YOUR ASSIGNMENT - Please copy the entries below word for word, leaving out the pictures.

LISTED RECORDS -
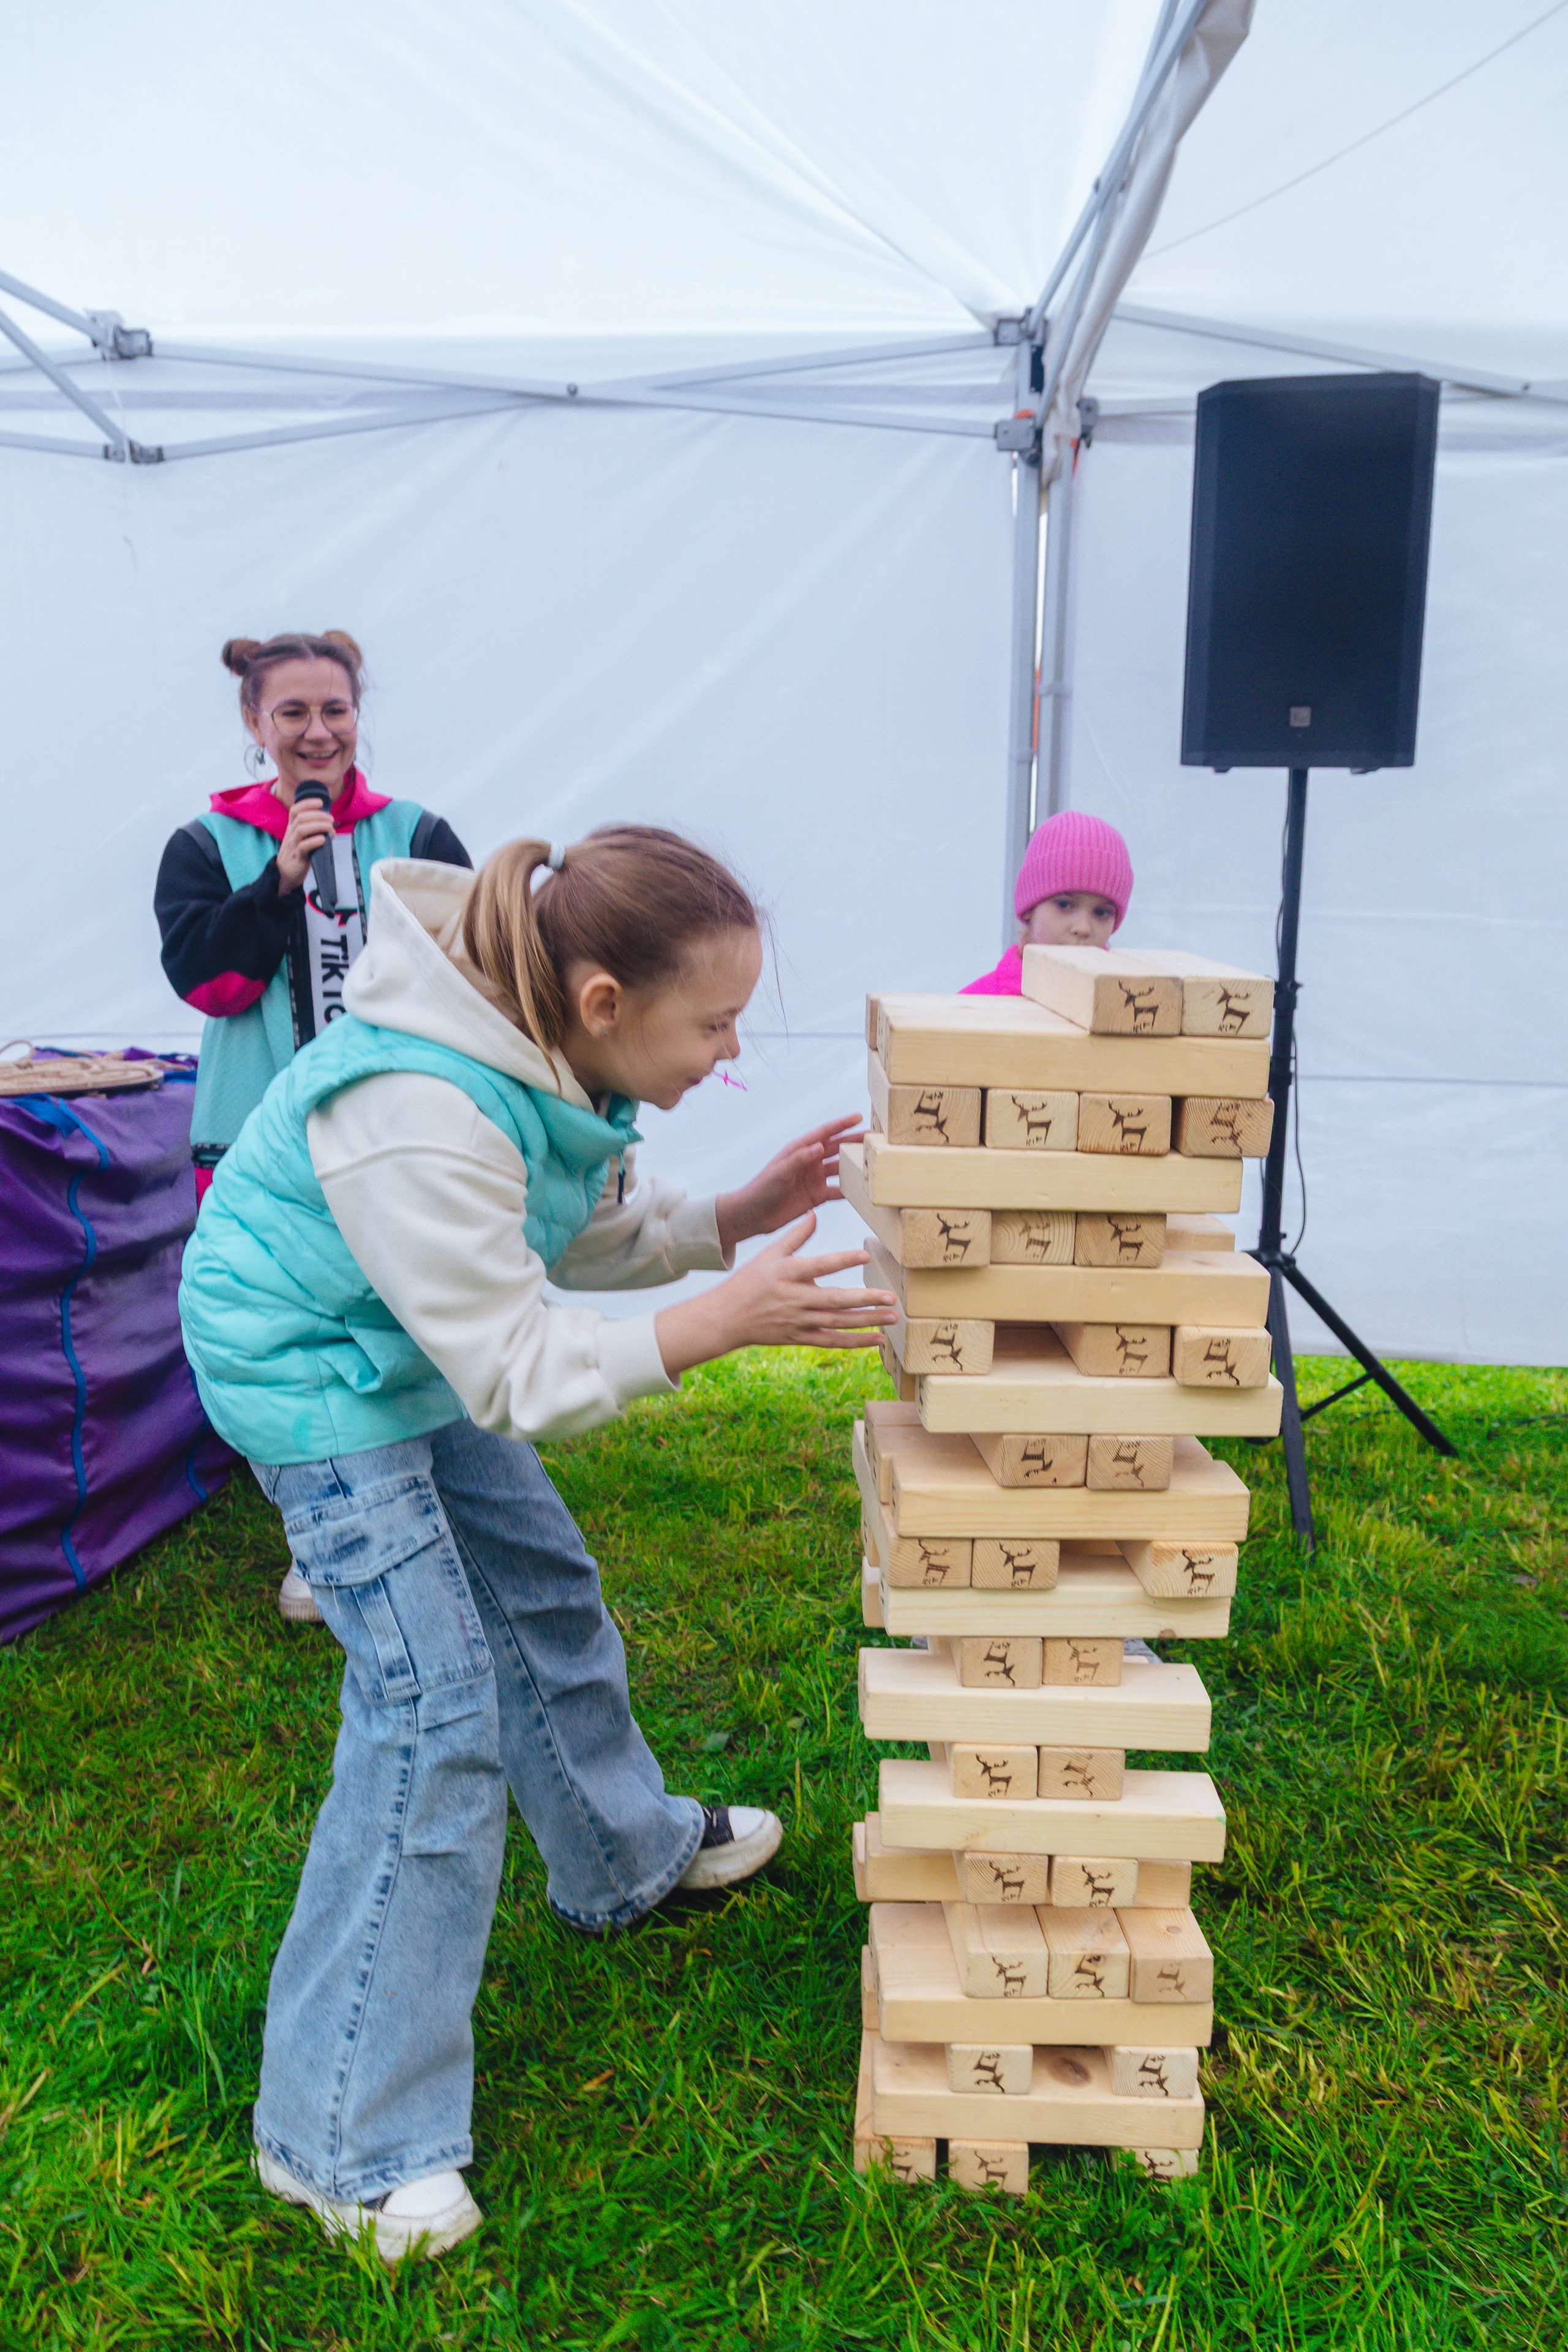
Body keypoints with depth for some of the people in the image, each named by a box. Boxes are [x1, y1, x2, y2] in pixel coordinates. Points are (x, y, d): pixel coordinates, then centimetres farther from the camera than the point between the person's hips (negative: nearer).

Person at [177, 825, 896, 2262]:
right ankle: (343, 2141, 4)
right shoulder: (423, 1118, -37)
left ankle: (628, 1856, 47)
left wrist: (740, 1216, -11)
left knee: (546, 1593, 20)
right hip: (312, 1374, -9)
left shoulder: (552, 1052, -11)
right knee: (436, 1702, -12)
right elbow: (517, 1374, -31)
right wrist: (724, 1321, -37)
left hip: (425, 1356, 9)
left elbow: (581, 1235, 3)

FINISHED TASK -
Body keypoints with depth for some of the people in the image, each named by a box. Boxes are [x1, y1, x2, y2] in pixel coordinates. Points are (x, y, d): pixel coordinates, then centimetres farther from the camera than the point between the person's hips (negative: nearer).

Person at [177, 825, 896, 2262]:
right ankle: (343, 2141, 4)
right shoulder: (423, 1118, -37)
left ankle: (628, 1856, 47)
left wrist: (740, 1216, -11)
left knee: (546, 1593, 20)
right hip: (312, 1374, -9)
left shoulder: (552, 1052, -11)
right knee: (436, 1702, -12)
right elbow: (517, 1374, -31)
right wrist: (724, 1321, -37)
left hip: (425, 1356, 9)
left elbow: (581, 1235, 3)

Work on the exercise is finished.